Two decades after the Japanese trading card
game became the biggest thing in schoolyards around the world,
Pokemon cards are fetching six figures at auction in a boom that
appears to have been fueled by coronavirus pandemic lockdowns.
"When COVID-19 hit, a lot of Gen X and Millennials were looking
for things to do and we found a lot of these guys and girls
started playing Pokemon again because they grew up with it,"
said Joe Maddalena, executive vice president at Texas-based
Heritage Auctions.
Maddalena said boxes of the 1999 U.S. first edition base set had
sold for around $400,000 at auction in recent months.

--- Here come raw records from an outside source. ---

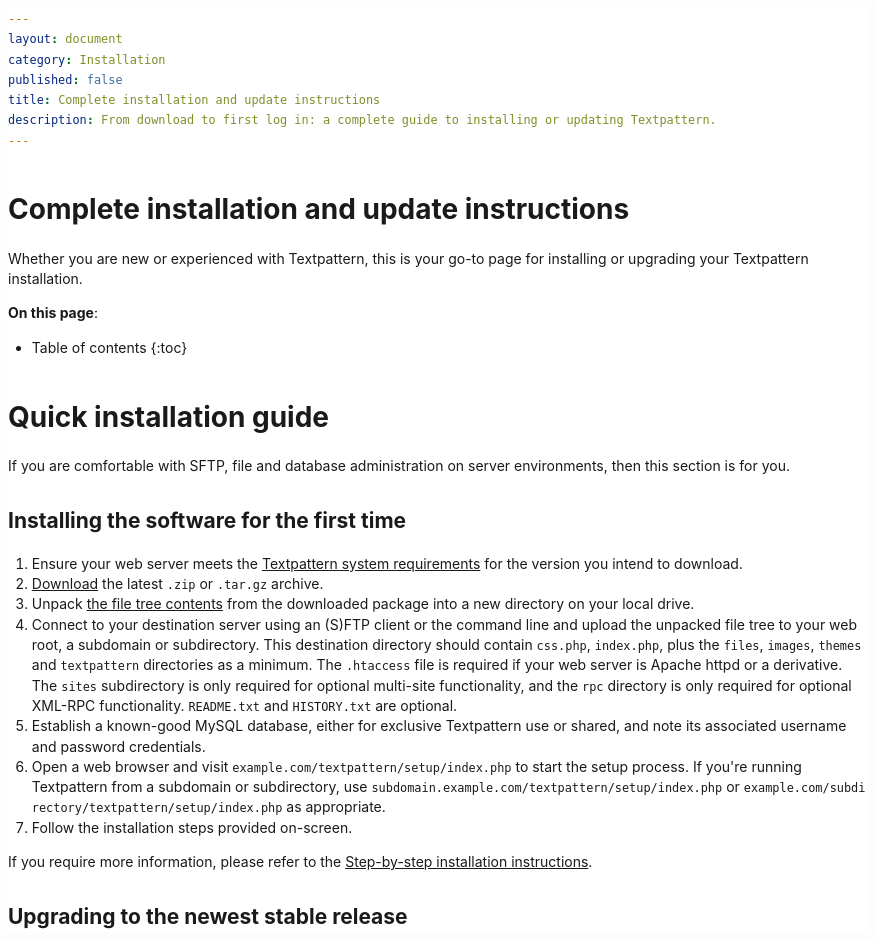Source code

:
 ```yaml
---
layout: document
category: Installation
published: false
title: Complete installation and update instructions
description: From download to first log in: a complete guide to installing or updating Textpattern.
---
```


# Complete installation and update instructions

Whether you are new or experienced with Textpattern, this is your go-to page for installing or upgrading your Textpattern installation.

**On this page**:

* Table of contents
{:toc}

# Quick installation guide

If you are comfortable with SFTP, file and database administration on server environments, then this section is for you.

## Installing the software for the first time

1. Ensure your web server meets the [Textpattern system requirements](https://textpattern.com/about/119/system-requirements) for the version you intend to download.
2. [Download](https://textpattern.com/download) the latest `.zip` or `.tar.gz` archive.
3. Unpack [the file tree contents](https://github.com/textpattern/textpattern) from the downloaded package into a new directory on your local drive.
4. Connect to your destination server using an (S)FTP client or the command line and upload the unpacked file tree to your web root, a subdomain or subdirectory. This destination directory should contain `css.php`, `index.php`, plus the `files`, `images`, `themes` and `textpattern` directories as a minimum. The `.htaccess` file is required if your web server is Apache httpd or a derivative. The `sites` subdirectory is only required for optional multi-site functionality, and the `rpc` directory is only required for optional XML-RPC functionality. `README.txt` and `HISTORY.txt` are optional.
5. Establish a known-good MySQL database, either for exclusive Textpattern use or shared, and note its associated username and password credentials.
6. Open a web browser and visit `example.com/textpattern/setup/index.php` to start the setup process. If you're running Textpattern from a subdomain or subdirectory, use `subdomain.example.com/textpattern/setup/index.php` or `example.com/subdirectory/textpattern/setup/index.php` as appropriate.
7. Follow the installation steps provided on-screen.

If you require more information, please refer to the [Step-by-step installation instructions](#TODO-install).

## Upgrading to the newest stable release
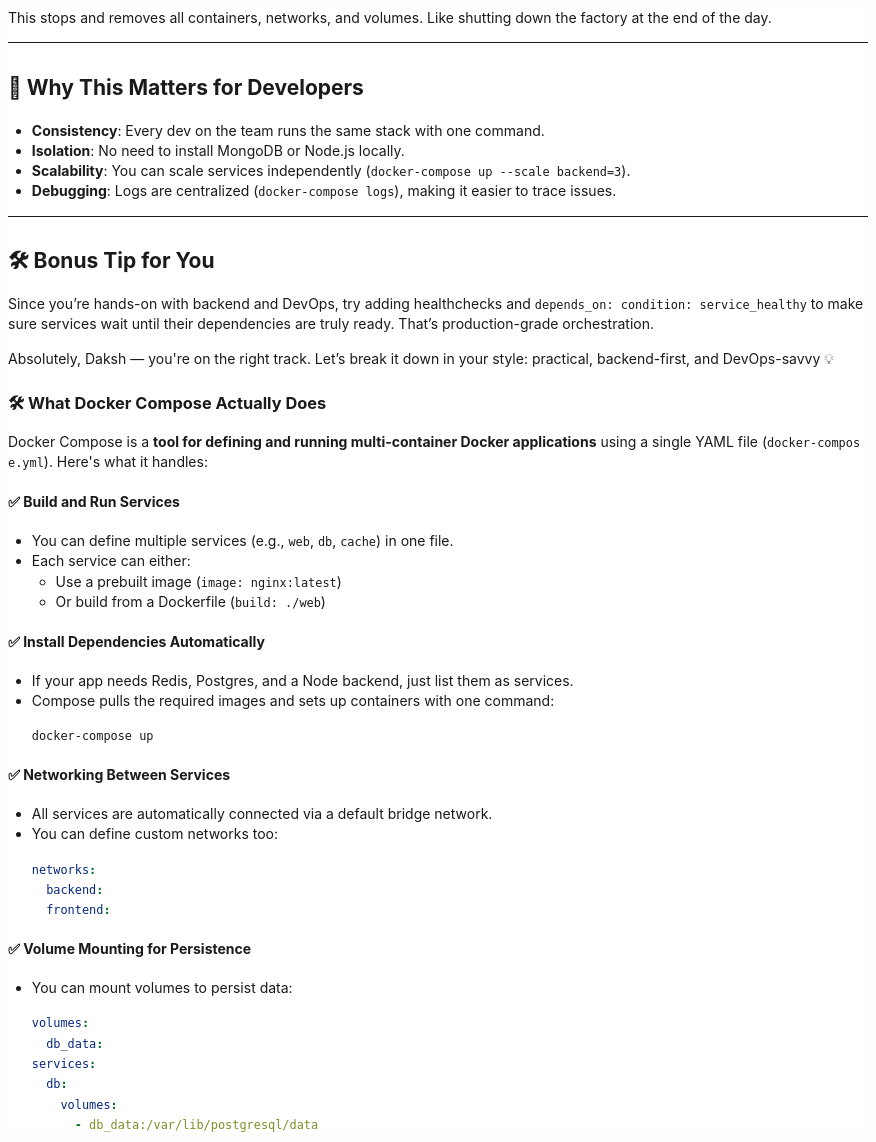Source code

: This stops and removes all containers, networks, and volumes. Like shutting down the factory at the end of the day.

---

## 🧩 Why This Matters for Developers

- **Consistency**: Every dev on the team runs the same stack with one command.  
- **Isolation**: No need to install MongoDB or Node.js locally.  
- **Scalability**: You can scale services independently (`docker-compose up --scale backend=3`).  
- **Debugging**: Logs are centralized (`docker-compose logs`), making it easier to trace issues.

---

## 🛠️ Bonus Tip for You

Since you’re hands-on with backend and DevOps, try adding healthchecks and `depends_on: condition: service_healthy` to make sure services wait until their dependencies are truly ready. That’s production-grade orchestration.

Absolutely, Daksh — you're on the right track. Let’s break it down in your style: practical, backend-first, and DevOps-savvy 💡

### 🛠️ What Docker Compose Actually Does

Docker Compose is a **tool for defining and running multi-container Docker applications** using a single YAML file (`docker-compose.yml`). Here's what it handles:

#### ✅ **Build and Run Services**
- You can define multiple services (e.g., `web`, `db`, `cache`) in one file.
- Each service can either:
  - Use a prebuilt image (`image: nginx:latest`)
  - Or build from a Dockerfile (`build: ./web`)

#### ✅ **Install Dependencies Automatically**
- If your app needs Redis, Postgres, and a Node backend, just list them as services.
- Compose pulls the required images and sets up containers with one command:
  ```bash
  docker-compose up
  ```

#### ✅ **Networking Between Services**
- All services are automatically connected via a default bridge network.
- You can define custom networks too:
  ```yaml
  networks:
    backend:
    frontend:
  ```

#### ✅ **Volume Mounting for Persistence**
- You can mount volumes to persist data:
  ```yaml
  volumes:
    db_data:
  services:
    db:
      volumes:
        - db_data:/var/lib/postgresql/data
  ```
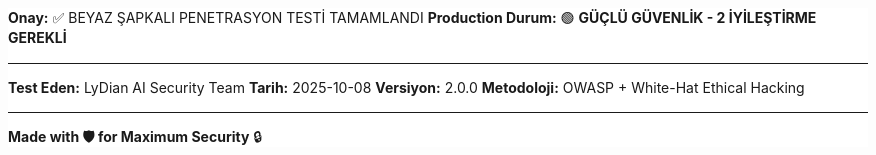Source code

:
 ```
```

**Onay:** ✅ BEYAZ ŞAPKALI PENETRASYON TESTİ TAMAMLANDI
**Production Durum:** 🟢 **GÜÇLÜ GÜVENLİK - 2 İYİLEŞTİRME GEREKLİ**

---

**Test Eden:** LyDian AI Security Team
**Tarih:** 2025-10-08
**Versiyon:** 2.0.0
**Metodoloji:** OWASP + White-Hat Ethical Hacking

---

**Made with 🛡️ for Maximum Security** 🔒

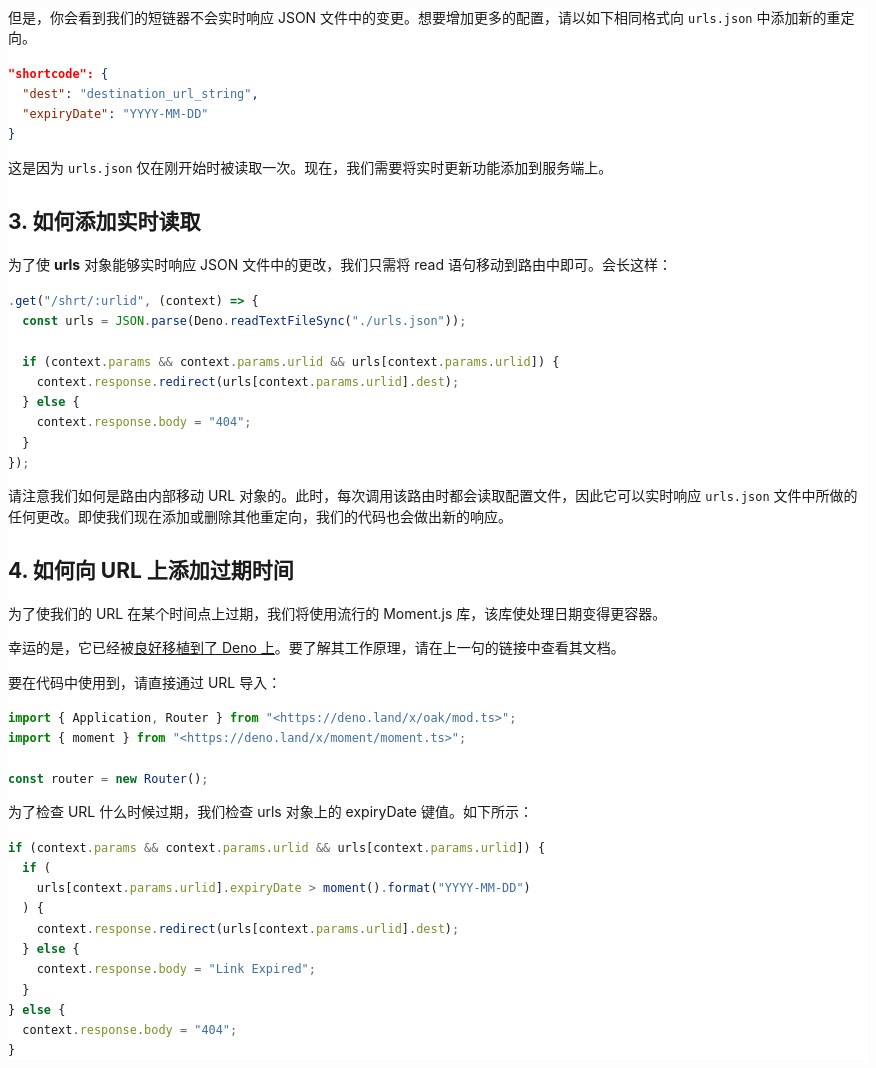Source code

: 但是，你会看到我们的短链器不会实时响应 JSON 文件中的变更。想要增加更多的配置，请以如下相同格式向 `urls.json` 中添加新的重定向。

```json
"shortcode": {
  "dest": "destination_url_string",
  "expiryDate": "YYYY-MM-DD"
}
```

这是因为 `urls.json` 仅在刚开始时被读取一次。现在，我们需要将实时更新功能添加到服务端上。

## 3. 如何添加实时读取

为了使 **urls** 对象能够实时响应 JSON 文件中的更改，我们只需将 read 语句移动到路由中即可。会长这样：

```jsx
.get("/shrt/:urlid", (context) => {
  const urls = JSON.parse(Deno.readTextFileSync("./urls.json"));

  if (context.params && context.params.urlid && urls[context.params.urlid]) {
    context.response.redirect(urls[context.params.urlid].dest);
  } else {
    context.response.body = "404";
  }
});
```

请注意我们如何是路由内部移动 URL 对象的。此时，每次调用该路由时都会读取配置文件，因此它可以实时响应 `urls.json` 文件中所做的任何更改。即使我们现在添加或删除其他重定向，我们的代码也会做出新的响应。

## 4. 如何向 URL 上添加过期时间

为了使我们的 URL 在某个时间点上过期，我们将使用流行的 Moment.js 库，该库使处理日期变得更容器。

幸运的是，它已经被[良好移植到了 Deno 上](https://deno.land/x/moment)。要了解其工作原理，请在上一句的链接中查看其文档。

要在代码中使用到，请直接通过 URL 导入：

```jsx
import { Application, Router } from "<https://deno.land/x/oak/mod.ts>";
import { moment } from "<https://deno.land/x/moment/moment.ts>";

const router = new Router();
```

为了检查 URL 什么时候过期，我们检查 urls 对象上的 expiryDate 键值。如下所示：

```jsx
if (context.params && context.params.urlid && urls[context.params.urlid]) {
  if (
    urls[context.params.urlid].expiryDate > moment().format("YYYY-MM-DD")
  ) {
    context.response.redirect(urls[context.params.urlid].dest);
  } else {
    context.response.body = "Link Expired";
  }
} else {
  context.response.body = "404";
}
```

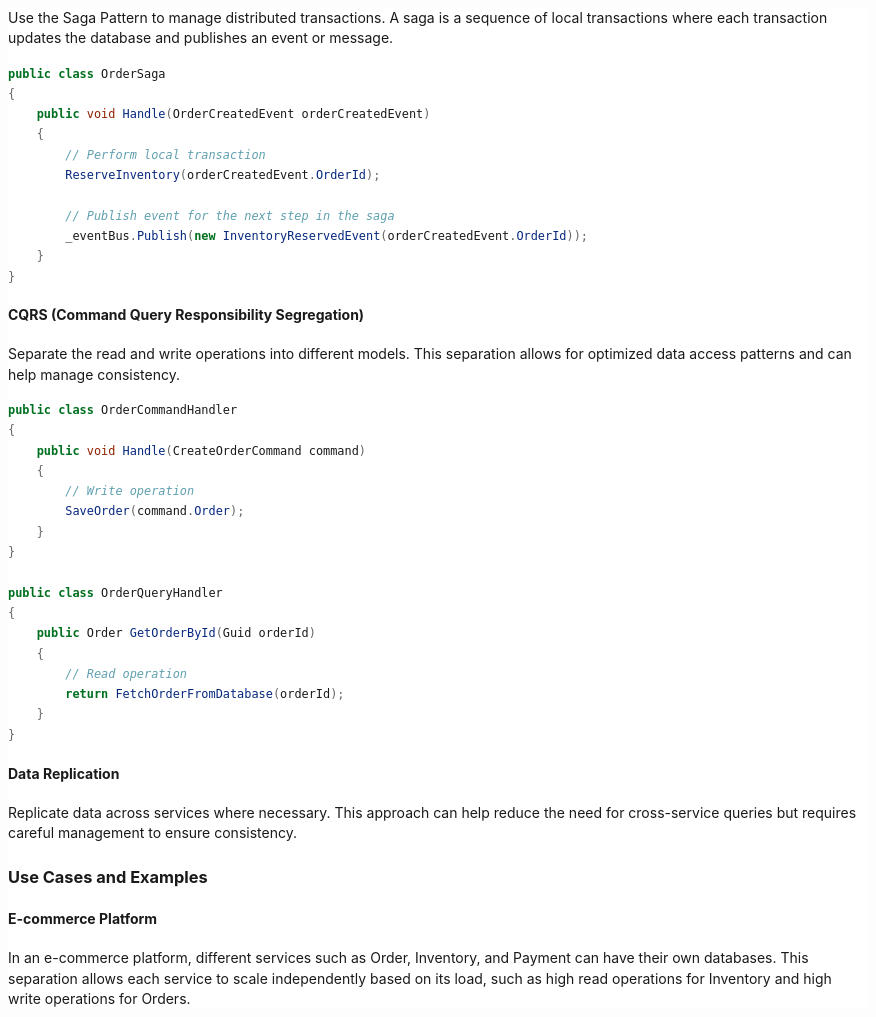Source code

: Use the Saga Pattern to manage distributed transactions. A saga is a sequence of local transactions where each transaction updates the database and publishes an event or message.

```csharp
public class OrderSaga
{
    public void Handle(OrderCreatedEvent orderCreatedEvent)
    {
        // Perform local transaction
        ReserveInventory(orderCreatedEvent.OrderId);

        // Publish event for the next step in the saga
        _eventBus.Publish(new InventoryReservedEvent(orderCreatedEvent.OrderId));
    }
}
```

#### CQRS (Command Query Responsibility Segregation)

Separate the read and write operations into different models. This separation allows for optimized data access patterns and can help manage consistency.

```csharp
public class OrderCommandHandler
{
    public void Handle(CreateOrderCommand command)
    {
        // Write operation
        SaveOrder(command.Order);
    }
}

public class OrderQueryHandler
{
    public Order GetOrderById(Guid orderId)
    {
        // Read operation
        return FetchOrderFromDatabase(orderId);
    }
}
```

#### Data Replication

Replicate data across services where necessary. This approach can help reduce the need for cross-service queries but requires careful management to ensure consistency.

### Use Cases and Examples

#### E-commerce Platform

In an e-commerce platform, different services such as Order, Inventory, and Payment can have their own databases. This separation allows each service to scale independently based on its load, such as high read operations for Inventory and high write operations for Orders.
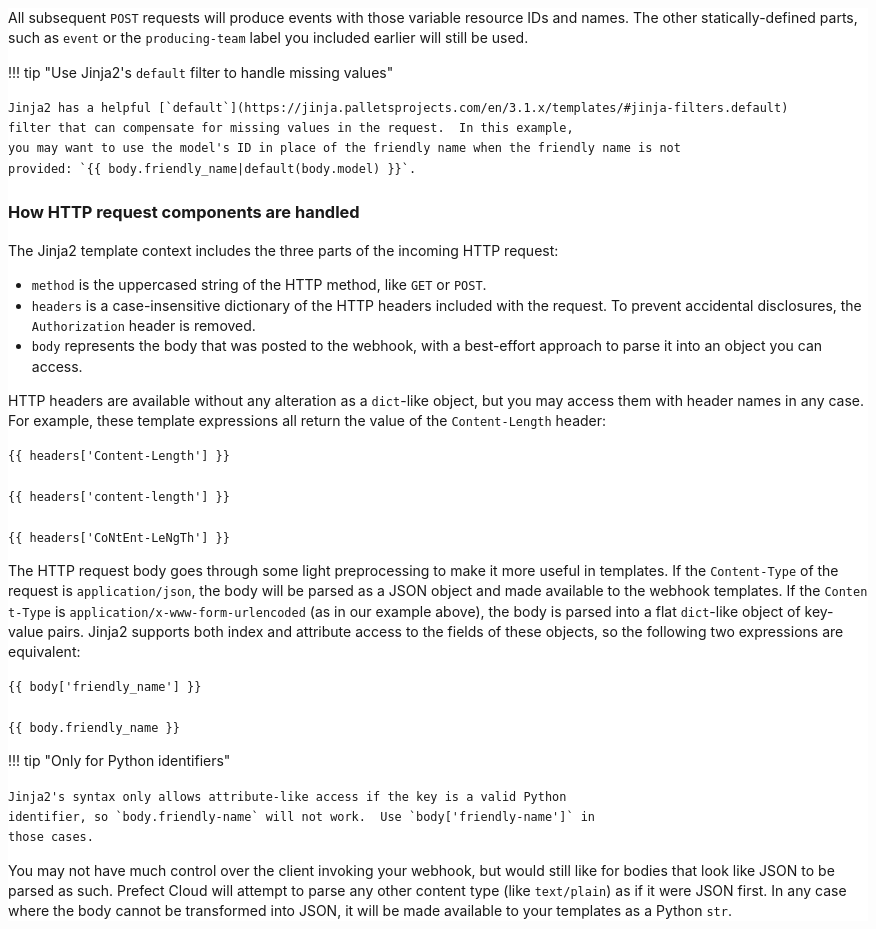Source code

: All subsequent `POST` requests will produce events with those variable
resource IDs and names.  The other statically-defined parts, such as `event` or the
`producing-team` label you included earlier will still be used.

!!! tip "Use Jinja2's `default` filter to handle missing values"

    Jinja2 has a helpful [`default`](https://jinja.palletsprojects.com/en/3.1.x/templates/#jinja-filters.default)
    filter that can compensate for missing values in the request.  In this example,
    you may want to use the model's ID in place of the friendly name when the friendly name is not
    provided: `{{ body.friendly_name|default(body.model) }}`.

### How HTTP request components are handled

The Jinja2 template context includes the three parts of the incoming HTTP request:

* `method` is the uppercased string of the HTTP method, like `GET` or `POST`.
* `headers` is a case-insensitive dictionary of the HTTP headers included with the
  request.  To prevent accidental disclosures, the `Authorization` header is removed.
* `body` represents the body that was posted to the webhook, with a best-effort approach
  to parse it into an object you can access.

HTTP headers are available without any alteration as a `dict`-like object, but you may
access them with header names in any case.  For example, these template expressions all
return the value of the `Content-Length` header:

```jinja2
{{ headers['Content-Length'] }}

{{ headers['content-length'] }}

{{ headers['CoNtEnt-LeNgTh'] }}
```

The HTTP request body goes through some light preprocessing to make it more useful in
templates.  If the `Content-Type` of the request is `application/json`, the body will be
parsed as a JSON object and made available to the webhook templates.  If the
`Content-Type` is `application/x-www-form-urlencoded` (as in our example above), the
body is parsed into a flat `dict`-like object of key-value pairs.  Jinja2 supports both
index and attribute access to the fields of these objects, so the following two
expressions are equivalent:

```jinja2
{{ body['friendly_name'] }}

{{ body.friendly_name }}
```

!!! tip "Only for Python identifiers"

    Jinja2's syntax only allows attribute-like access if the key is a valid Python
    identifier, so `body.friendly-name` will not work.  Use `body['friendly-name']` in
    those cases.

You may not have much control over the client invoking your webhook, but would still
like for bodies that look like JSON to be parsed as such.  Prefect Cloud will attempt to
parse any other content type (like `text/plain`) as if it were JSON first.  In any case
where the body cannot be transformed into JSON, it will be made available to your
templates as a Python `str`.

A single
card in mint condition for the popular fire-flying character
Charizard sold for $300,000 in January, whereas in late 2019
asking prices for a Charizard card were around $16,000, he said.
Once stuffed into pockets or thrown into toy boxes, Pokemon
cards have become so sought-after that long lines form outside
stores when new batches are released.
"It's crazy, because I know just a few years ago you could go
anywhere and there were walls of Pokemon cards and it’s just all
come back," said Megan Meadows, 29, who lined up outside the
Next-Gen Games store in Los Angeles last week.
"For me, personally, it’s nostalgia 100 percent. I was a big
Pokemon kid in the late 90s, early 2000s, and it’s also finding
that joy again in a time where joy is a little hard to come by
and it’s kind of pure and fun," she added.
As Pokemon gears up for its global 25th anniversary celebrations
on Feb. 27, Heritage is holding its first auction dedicated to
Pokemon cards. The Feb 25 - March 25th online auction will have
200 Pokemon lots, including what Maddalena called "the Holy
Grail" - a sealed, 1999 Wizards of the Coast base set.
"The last one, we sold for $406,000 - who knows what it could go
for?," he said.
But you don't need to be rich in order to play the game or
collect the cards. Maddalena said the upcoming auction will have
lots of cards at lower prices than those in mint condition that
go for hundreds of thousands of dollars.
Maddalena hesitates to use the word investments.
"I'm hoping they buy them because they love them," he said.